南大写作班: 我记得:彩燕

Sunday, January 25, 2009

我记得:彩燕

画画文字童年

我自小便感情丰富,四岁时父亲给我讲《丑小鸭》,说到丑小鸭被其他鸭子取笑排挤而离家出走时,我也流了一脸眼泪。街上看到流浪狗,硬是要抱回家养。后来狗儿长了虱子,婆婆乘我不在把它送走了,我知道后哭得天昏地暗。因为生婆婆的气,好长的一段时间不跟她说话。

父母亲注意到我这种满得快溢出来的情感,虽然家境不富裕,还是决定让我学钢琴,希望我把满腔热情倾注于音乐上。学钢琴的地方是两层楼的店屋,楼下是学画画的,一幅巨大的壁报板上张贴了许多蜡笔画。我记得自己驻足在那些画前,竟看得痴了。色彩从来没有给过类似的震撼,我甚至有想哭的感觉。母亲把魇着了的我拉上二楼,掏出第一期的学费,我在一旁很肯定地告诉她,我不要学钢琴,我要学画画。

于是我开始学画画。老师总是先用粉笔在黑板上画图,我们一五一十地在纸上照画一遍,再用蜡笔上色。不记得老师的样子了,只记得我们画了圣诞老人及动物园等。每次画完,便往家长群中寻找母亲的脸,兴奋的拉她去看自己贴上壁报的作品。回家的路上,母女俩的影子在地上拖得老长,是万家灯火的晚上了。就这样学了半年,便再也不要去了,因为厌倦了老师教画的方式。尽管如此,画画的根基算是打下了。
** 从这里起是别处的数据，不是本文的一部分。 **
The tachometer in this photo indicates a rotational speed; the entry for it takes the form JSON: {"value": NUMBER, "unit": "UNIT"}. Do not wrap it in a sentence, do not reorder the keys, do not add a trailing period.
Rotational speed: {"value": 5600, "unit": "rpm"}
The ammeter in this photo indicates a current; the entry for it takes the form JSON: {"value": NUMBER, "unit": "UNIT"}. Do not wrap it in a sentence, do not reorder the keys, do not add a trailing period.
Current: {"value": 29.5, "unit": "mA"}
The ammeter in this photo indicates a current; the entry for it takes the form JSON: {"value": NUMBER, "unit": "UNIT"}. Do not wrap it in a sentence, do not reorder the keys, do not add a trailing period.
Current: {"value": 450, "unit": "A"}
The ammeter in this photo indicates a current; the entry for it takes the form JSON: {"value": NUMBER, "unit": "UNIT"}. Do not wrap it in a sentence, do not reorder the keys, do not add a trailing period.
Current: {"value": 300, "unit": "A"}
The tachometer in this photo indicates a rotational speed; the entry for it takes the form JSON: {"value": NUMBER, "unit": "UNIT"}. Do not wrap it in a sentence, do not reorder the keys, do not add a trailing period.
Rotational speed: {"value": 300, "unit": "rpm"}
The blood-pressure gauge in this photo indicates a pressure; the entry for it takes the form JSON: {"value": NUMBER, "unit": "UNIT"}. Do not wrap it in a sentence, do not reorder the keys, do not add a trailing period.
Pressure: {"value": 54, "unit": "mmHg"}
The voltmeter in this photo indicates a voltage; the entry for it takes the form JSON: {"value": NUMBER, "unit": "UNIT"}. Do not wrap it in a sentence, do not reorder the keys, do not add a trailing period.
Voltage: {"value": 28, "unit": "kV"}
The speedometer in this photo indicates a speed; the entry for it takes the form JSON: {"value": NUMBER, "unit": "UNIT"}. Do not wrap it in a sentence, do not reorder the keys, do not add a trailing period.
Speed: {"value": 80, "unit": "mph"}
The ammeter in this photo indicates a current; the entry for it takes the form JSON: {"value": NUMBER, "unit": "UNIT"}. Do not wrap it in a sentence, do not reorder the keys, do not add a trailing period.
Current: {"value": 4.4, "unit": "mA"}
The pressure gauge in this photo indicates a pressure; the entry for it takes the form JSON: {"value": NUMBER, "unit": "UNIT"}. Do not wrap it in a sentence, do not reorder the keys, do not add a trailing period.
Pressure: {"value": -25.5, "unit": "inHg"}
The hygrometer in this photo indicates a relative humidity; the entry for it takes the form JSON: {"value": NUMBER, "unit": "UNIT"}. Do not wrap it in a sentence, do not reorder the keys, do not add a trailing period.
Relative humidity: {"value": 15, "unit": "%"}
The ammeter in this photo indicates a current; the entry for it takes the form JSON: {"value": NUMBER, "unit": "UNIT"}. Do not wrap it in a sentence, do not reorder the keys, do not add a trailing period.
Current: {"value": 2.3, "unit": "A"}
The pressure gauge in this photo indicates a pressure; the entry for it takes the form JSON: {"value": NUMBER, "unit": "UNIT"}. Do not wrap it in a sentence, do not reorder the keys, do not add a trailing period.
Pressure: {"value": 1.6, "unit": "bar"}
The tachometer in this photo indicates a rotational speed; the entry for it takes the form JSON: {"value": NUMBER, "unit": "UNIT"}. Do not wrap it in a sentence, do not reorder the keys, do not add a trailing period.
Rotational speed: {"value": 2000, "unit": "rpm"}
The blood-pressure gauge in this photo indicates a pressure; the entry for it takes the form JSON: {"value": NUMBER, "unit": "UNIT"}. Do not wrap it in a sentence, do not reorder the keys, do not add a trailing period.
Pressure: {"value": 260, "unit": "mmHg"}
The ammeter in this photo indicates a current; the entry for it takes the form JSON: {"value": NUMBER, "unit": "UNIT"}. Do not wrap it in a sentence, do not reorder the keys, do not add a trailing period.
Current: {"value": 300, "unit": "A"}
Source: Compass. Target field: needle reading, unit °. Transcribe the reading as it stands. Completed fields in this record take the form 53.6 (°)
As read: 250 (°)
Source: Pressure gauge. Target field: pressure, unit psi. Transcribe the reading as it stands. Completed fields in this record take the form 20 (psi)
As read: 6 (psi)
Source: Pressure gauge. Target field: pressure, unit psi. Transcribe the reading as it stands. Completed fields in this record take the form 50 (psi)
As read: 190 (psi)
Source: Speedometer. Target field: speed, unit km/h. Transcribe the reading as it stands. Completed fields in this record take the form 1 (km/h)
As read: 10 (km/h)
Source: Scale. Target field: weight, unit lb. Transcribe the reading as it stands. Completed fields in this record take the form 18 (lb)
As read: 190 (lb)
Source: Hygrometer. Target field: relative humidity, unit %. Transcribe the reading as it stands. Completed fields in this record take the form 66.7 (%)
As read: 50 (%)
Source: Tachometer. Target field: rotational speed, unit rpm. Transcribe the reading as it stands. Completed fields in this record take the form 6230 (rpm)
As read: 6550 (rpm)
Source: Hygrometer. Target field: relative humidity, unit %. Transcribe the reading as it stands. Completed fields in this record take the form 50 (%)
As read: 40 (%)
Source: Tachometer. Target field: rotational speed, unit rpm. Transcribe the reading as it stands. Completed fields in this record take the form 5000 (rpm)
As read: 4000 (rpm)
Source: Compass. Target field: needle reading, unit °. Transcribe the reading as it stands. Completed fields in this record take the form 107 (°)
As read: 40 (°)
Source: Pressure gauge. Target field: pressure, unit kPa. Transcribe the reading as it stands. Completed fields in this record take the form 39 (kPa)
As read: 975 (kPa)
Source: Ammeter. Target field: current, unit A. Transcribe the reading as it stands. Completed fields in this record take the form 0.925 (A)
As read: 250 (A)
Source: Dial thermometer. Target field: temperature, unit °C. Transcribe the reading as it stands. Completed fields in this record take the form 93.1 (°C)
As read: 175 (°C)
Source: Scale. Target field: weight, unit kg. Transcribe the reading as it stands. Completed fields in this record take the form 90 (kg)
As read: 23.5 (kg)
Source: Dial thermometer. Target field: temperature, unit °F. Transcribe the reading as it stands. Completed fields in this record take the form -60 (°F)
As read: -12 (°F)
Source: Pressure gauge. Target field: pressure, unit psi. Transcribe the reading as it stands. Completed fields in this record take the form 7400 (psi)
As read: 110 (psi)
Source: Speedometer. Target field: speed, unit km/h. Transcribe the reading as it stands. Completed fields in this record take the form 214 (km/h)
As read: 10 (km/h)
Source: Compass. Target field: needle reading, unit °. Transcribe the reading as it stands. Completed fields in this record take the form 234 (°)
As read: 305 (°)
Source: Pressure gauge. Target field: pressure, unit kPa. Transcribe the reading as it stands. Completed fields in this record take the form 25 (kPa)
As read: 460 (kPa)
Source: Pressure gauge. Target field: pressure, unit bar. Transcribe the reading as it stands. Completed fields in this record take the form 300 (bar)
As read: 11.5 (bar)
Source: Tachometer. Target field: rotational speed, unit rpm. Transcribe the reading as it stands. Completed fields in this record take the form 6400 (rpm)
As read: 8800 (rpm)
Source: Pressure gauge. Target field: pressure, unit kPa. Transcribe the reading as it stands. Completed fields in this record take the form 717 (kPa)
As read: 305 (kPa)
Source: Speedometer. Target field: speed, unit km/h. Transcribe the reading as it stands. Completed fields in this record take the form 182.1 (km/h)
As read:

上了小学,发现学校竟然可以是一个如此可爱的地方,能让我一展拳脚。我在功课上年年名列前茅,学校的各种比赛,从演讲到舞蹈,从篮球到田径,我都有份参与。在学校,我如鱼得水,丰富的情感与无穷的精力得到发泄。小四时第一次参加写作比赛,巧的是,当时的题目便是“我第一次参加作文比赛”。我把当时紧张的心情写进字里行间,后来竟然得了全县冠军,激励了我往后写作的兴趣。

上了中学,功课越渐繁重,已经不能像小学时那样,什么都插一脚。依旧喜欢的画画外,写作也一直没间断过,也得了一些奖。这个时候,我开始读张爱玲。初读简直惊艳,从此沉溺在她华丽的文字世界里,不能自拔。因为张爱玲,我对写作的喜爱更深了。

原本以为中学毕业后可以顺顺利利念大学,然而人生若总尽如人愿,那也不是人生了。因为家里出了事,不得不耽搁上学的计划,这一搁便是几年。在社会上渡过了几年浑浑噩噩的日子,每当想起童年的风光,总觉得对不起当初的自己,因此愈发堕落了。好几年的时间我不再动笔,只反复读张爱玲的小说,以解对文字的相思之苦。

现在重回校园,再次拿笔写文章,我心里是百般滋味,还以为此生没这个机会了。与文字经过这一番悲欢离合,仿佛是冥冥中注定,也使我学会了更珍惜眼前所有的。

(衔接成长主题的童年叙展,从画画写作的单纯到成人世界的隐衷,读来不禁不胜唏嘘,简单的词句发挥了恰当的魅力,可惜无法像张奶奶的文字般,专注耽溺在一个微小的细节,作最琐碎的美学铺成。画画一节其实最为动人,若为切题可往此处着手上色。因为全文充斥感慨,结构似乎无从或者难以修裁,仅作一些语气用字的润饰,好像也够了。)